Causes and symptoms: Gonorrhea is caused by a bacterium, Neisseria gonorrhoeae, which thrives in moist, warm areas of the body including the reproductive tract, the oral cavity, and the rectum.
The most common symptoms of gonorrhea are a discharge from the vagina or penis and painful or difficult urination. Like chlamydia, gonorrhea is also a 'silent' disease. Many women who are infected have no symptoms of the disease. Men, on the other hand, are more likely to show symptoms. If symptoms of gonorrhea develop, they usually appear within two to 10 days after sexual contact with an infected partner, although a small percentage of patients may be infected for several months without showing symptoms. Symptoms of rectal infection include discharge, anal itching, and sometimes painful bowel movements.
The disease is most commonly spread during sexual intercourse - vaginal, oral, and anal. Gonorrhea of the rectum can occur in people who practice anal intercourse and also may occur in women due to spread of the infection from the vaginal area. Gonorrhea can be passed from an infected woman to her newborn infant during delivery, causing eye infections in the baby. Doctors can take steps to deal with the infection by applying silver nitrate or other medications to the baby's eyes immediately after birth.
Diagnosis: Three techniques, gram stain, detection of bacterial genes or nucleic acid (DNA), and culture, are generally used to diagnose gonorrhea.

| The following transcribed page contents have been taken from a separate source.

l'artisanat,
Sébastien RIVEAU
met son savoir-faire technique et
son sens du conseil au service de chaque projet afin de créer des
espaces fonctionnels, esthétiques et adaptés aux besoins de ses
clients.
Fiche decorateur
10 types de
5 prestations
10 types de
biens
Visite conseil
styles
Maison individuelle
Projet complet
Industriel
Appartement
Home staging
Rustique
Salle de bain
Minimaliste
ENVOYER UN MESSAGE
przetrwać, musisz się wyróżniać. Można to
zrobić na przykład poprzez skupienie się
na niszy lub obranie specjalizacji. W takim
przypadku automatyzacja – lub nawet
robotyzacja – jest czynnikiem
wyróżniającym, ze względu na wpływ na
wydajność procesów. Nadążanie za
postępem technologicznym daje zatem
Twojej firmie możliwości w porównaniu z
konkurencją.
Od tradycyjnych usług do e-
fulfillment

Many doctors prefer to use more than one test to increase the chance of an accurate diagnosis. Gonorrhea cannot be diagnosed through a physical examination.
Treatment: Penicillin and tetracycline were initially used in the treatment of gonorrhea. But recently, certain strains of gonorrhea have emerged that are resistant to these antibiotics. Now, people infected with gonorrhea are usually given a single injection of ceftriaxone or alternative single-dose drugs that can be taken orally. Since chlamydia and gonorrhea often occur simultaneously, another antibiotic may also be administered to combat the chlamydial infection.
Complications: As in the case of chlamydia, women don't realize that they have contracted an infection till the symptoms have developed into full-fledged Pelvic Inflammatory Disease, (PID) which is indicated by abdominal pain, bleeding between menstrual periods, vomiting, or fever. PID, in turn, can lead to ectopic pregnancy and even infertility.
If a pregnant woman contracts gonorrhea early on in her pregnancy, there is an increased risk of premature labour, stillbirth and postpartum uterine infection. Therefore, it is recommended that pregnant women be tested for gonorrhea.
An attack of gonorrhea can make a person more vulnerable to HIV infection (HIV, human immunodeficiency virus, causes AIDS), so it is imperative that gonorrhea be detected and treated in the early stages.
Prevention: Use condoms every time you have intercourse.
What is Pelvic Inflammatory Disease?
Pelvic Inflammatory Disease (PID) is the inflammation or infection of the fallopian tubes or ovaries. In many cases, PID develops when the chlamydial infection spreads into the uterine cavity and extends into the tubes. A woman who has PID will experience low abdominal pain, vaginal discharge and fever. PID can be diagnosed by a pelvic exam. Doctors usually prescribe oral antibiotics, but hospitalization may be required in severe cases.
PID can result in scarring of the fallopian tubes, which can block the tubes and prevent fertilization from taking place. In other cases, scarring may interfere with the passage of the fertilized egg down into the uterus. When this happens, the egg may implant in the fallopian tube. This is called ectopic or tubal pregnancy. This is life-threatening for the mother and results in the loss of the fetus. In severe cases, PID can cause permanent tubal damage and infertility.